* [MATERIAL SHOWN]

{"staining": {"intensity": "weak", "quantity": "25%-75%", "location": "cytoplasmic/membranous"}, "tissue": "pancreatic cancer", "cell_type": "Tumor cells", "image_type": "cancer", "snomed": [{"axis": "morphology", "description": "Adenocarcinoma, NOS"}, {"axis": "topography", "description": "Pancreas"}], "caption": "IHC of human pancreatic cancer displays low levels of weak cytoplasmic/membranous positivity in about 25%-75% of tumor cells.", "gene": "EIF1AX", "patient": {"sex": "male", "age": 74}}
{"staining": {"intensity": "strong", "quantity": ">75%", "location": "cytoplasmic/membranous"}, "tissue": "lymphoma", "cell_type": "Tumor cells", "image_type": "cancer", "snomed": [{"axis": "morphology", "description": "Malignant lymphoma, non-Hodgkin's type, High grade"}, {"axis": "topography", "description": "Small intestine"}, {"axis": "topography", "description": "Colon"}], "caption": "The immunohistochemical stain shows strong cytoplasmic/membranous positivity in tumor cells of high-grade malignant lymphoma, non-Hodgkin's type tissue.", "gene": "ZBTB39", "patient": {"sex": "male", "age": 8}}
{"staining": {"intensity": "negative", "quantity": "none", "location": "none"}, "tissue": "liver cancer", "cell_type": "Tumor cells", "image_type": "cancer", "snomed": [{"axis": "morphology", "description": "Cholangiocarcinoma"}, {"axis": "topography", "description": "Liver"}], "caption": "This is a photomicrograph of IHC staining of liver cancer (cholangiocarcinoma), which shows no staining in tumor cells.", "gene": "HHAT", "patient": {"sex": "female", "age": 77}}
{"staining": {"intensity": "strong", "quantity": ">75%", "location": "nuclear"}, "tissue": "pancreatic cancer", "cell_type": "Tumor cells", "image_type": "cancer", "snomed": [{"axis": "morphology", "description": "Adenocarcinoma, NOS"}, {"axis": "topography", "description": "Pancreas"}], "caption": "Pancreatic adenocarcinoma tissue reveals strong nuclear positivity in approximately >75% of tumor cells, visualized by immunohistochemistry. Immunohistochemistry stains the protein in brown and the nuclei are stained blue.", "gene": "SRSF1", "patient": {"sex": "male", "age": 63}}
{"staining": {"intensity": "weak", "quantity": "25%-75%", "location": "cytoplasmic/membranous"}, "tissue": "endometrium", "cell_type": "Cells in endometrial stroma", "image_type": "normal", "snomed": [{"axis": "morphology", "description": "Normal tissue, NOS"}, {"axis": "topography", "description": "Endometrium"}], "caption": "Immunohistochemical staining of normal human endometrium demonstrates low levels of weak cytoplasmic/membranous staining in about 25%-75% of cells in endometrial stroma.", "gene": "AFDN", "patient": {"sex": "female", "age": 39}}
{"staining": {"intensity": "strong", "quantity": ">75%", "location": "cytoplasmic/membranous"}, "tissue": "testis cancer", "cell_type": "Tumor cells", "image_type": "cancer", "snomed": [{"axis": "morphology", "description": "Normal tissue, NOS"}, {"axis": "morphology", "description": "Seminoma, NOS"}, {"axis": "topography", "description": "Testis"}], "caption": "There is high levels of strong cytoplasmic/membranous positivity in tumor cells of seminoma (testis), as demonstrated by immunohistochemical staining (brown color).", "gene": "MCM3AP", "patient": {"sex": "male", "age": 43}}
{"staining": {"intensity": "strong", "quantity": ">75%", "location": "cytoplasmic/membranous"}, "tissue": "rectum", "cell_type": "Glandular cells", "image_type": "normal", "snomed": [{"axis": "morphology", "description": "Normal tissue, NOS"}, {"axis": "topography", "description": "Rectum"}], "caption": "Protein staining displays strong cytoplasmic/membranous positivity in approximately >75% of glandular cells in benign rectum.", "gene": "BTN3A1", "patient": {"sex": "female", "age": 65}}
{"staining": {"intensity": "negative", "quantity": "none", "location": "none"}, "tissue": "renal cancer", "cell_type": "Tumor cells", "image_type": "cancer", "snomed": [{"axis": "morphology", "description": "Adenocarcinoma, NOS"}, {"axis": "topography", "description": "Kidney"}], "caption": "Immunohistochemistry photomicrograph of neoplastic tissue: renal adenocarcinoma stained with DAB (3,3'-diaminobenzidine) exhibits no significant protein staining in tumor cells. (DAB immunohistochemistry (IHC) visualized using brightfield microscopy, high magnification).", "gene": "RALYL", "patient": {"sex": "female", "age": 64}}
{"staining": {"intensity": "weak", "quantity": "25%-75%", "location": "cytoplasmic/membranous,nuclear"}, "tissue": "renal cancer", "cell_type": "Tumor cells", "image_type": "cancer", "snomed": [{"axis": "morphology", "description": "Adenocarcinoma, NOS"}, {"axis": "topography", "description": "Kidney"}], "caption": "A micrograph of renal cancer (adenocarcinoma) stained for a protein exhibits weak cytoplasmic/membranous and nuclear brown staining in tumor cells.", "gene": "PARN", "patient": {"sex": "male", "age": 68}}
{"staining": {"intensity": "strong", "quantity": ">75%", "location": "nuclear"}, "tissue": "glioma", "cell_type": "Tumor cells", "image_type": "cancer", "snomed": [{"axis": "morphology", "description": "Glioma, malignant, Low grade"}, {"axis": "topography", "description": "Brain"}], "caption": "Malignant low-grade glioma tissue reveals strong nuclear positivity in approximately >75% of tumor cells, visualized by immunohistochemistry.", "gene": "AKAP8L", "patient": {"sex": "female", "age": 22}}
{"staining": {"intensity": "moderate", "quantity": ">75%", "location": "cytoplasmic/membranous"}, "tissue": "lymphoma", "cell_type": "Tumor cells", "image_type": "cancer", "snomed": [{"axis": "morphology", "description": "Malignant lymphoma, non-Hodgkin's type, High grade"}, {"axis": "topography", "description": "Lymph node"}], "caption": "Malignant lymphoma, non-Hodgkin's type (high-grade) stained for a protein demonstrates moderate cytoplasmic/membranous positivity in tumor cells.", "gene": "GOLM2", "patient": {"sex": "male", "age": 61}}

* [EXERCISE AIM] Report every line of the material above in which "nuclear" appears.

* [TASK RESPONSE]
{"staining": {"intensity": "strong", "quantity": ">75%", "location": "nuclear"}, "tissue": "pancreatic cancer", "cell_type": "Tumor cells", "image_type": "cancer", "snomed": [{"axis": "morphology", "description": "Adenocarcinoma, NOS"}, {"axis": "topography", "description": "Pancreas"}], "caption": "Pancreatic adenocarcinoma tissue reveals strong nuclear positivity in approximately >75% of tumor cells, visualized by immunohistochemistry. Immunohistochemistry stains the protein in brown and the nuclei are stained blue.", "gene": "SRSF1", "patient": {"sex": "male", "age": 63}}
{"staining": {"intensity": "weak", "quantity": "25%-75%", "location": "cytoplasmic/membranous,nuclear"}, "tissue": "renal cancer", "cell_type": "Tumor cells", "image_type": "cancer", "snomed": [{"axis": "morphology", "description": "Adenocarcinoma, NOS"}, {"axis": "topography", "description": "Kidney"}], "caption": "A micrograph of renal cancer (adenocarcinoma) stained for a protein exhibits weak cytoplasmic/membranous and nuclear brown staining in tumor cells.", "gene": "PARN", "patient": {"sex": "male", "age": 68}}
{"staining": {"intensity": "strong", "quantity": ">75%", "location": "nuclear"}, "tissue": "glioma", "cell_type": "Tumor cells", "image_type": "cancer", "snomed": [{"axis": "morphology", "description": "Glioma, malignant, Low grade"}, {"axis": "topography", "description": "Brain"}], "caption": "Malignant low-grade glioma tissue reveals strong nuclear positivity in approximately >75% of tumor cells, visualized by immunohistochemistry.", "gene": "AKAP8L", "patient": {"sex": "female", "age": 22}}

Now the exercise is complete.